Finals Schedule and Other Info

Class, we are on the home stretch. I hope that this schedule helps you prepare for this next full month. I have every faith that each of you will do a good job, not only on your exam, but during these weeks in which heavy participation is required.

Please note that there are two schedules listed below, one for the Tues/Thurs AM course, and one for Tues PM. Also please note that the Tues/Thurs class will meet in Black Hawk Hall as we ordinarily would on Tues AM, but will then move to our new room in Grundy 203. For the Thurs. PM class, there is no change.

Also please note that although I make every attempt to check my email once a day, that is no longer the best way to reach me. If you have a question, please feel free to call me locally at 961-1260. I encourage you to do so when you have a question.

Now, let’s get started!


Tues 10 Apr: Written M v M questions (see below) and finish The Bill discussion.

Th 12 Apr: Talk about M v M

Tues 17 Apr: Ch. 11 (The Presidency)

Th 19 Apr: M v M paper due, discuss study guide

Tues 24 Apr: I hand out study guide

Th 26 Apr: Discuss exam

1 Apr: Oral Exam

8 Apr: Final Exam

Tues Night Class:

10 Apr: Ch. 11 (The Presidency)

17 Apr: Bill Discussion (I will also hand out written questions for Bill paper)

24 Apr: Oral Exam Study Guide

1 May: Discuss Oral Exam, turn in Bill paper

8 May: Oral (Final) Exam

For Tuesday, 10 Apr AM Class, please use the following as a guide for your Marbury v.

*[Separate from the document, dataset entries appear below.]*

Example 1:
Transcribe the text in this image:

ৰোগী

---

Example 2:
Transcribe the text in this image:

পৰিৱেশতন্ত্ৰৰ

Madison written assignment. This is not a series of questions, rather a reminder as to main issues we’ve discussed. Please give me a two page, single spaced paper, with five questions you have raised during our discussions and through the reminders below. Then, answer them! Your paper should have no more than one inch margins and have 12 point font. You have a lot of leeway with this – simply put, spot issues, describe them, then answer the questions you have raised in the context of our classroom lectures and your own thoughts.

As a reminder,


History and Constitutional Basis for the Supreme Court

Constitutional Limits on the Court’s Power

Facts Behind Marbury v. Madison

The Change in the Court’s Power

How does a case reach the Supreme Court and how is it decided?


Persuasion – then and now – what’s the power of the court?

What does Judicial Review really mean?

The majority on the Court has changed several times in the past years. As a result, decisions made in the past – were they done today – would turn out differently. As a result, the Court clearly has the power to change the law at their discretion. Do they? If so, why, and if not, why not?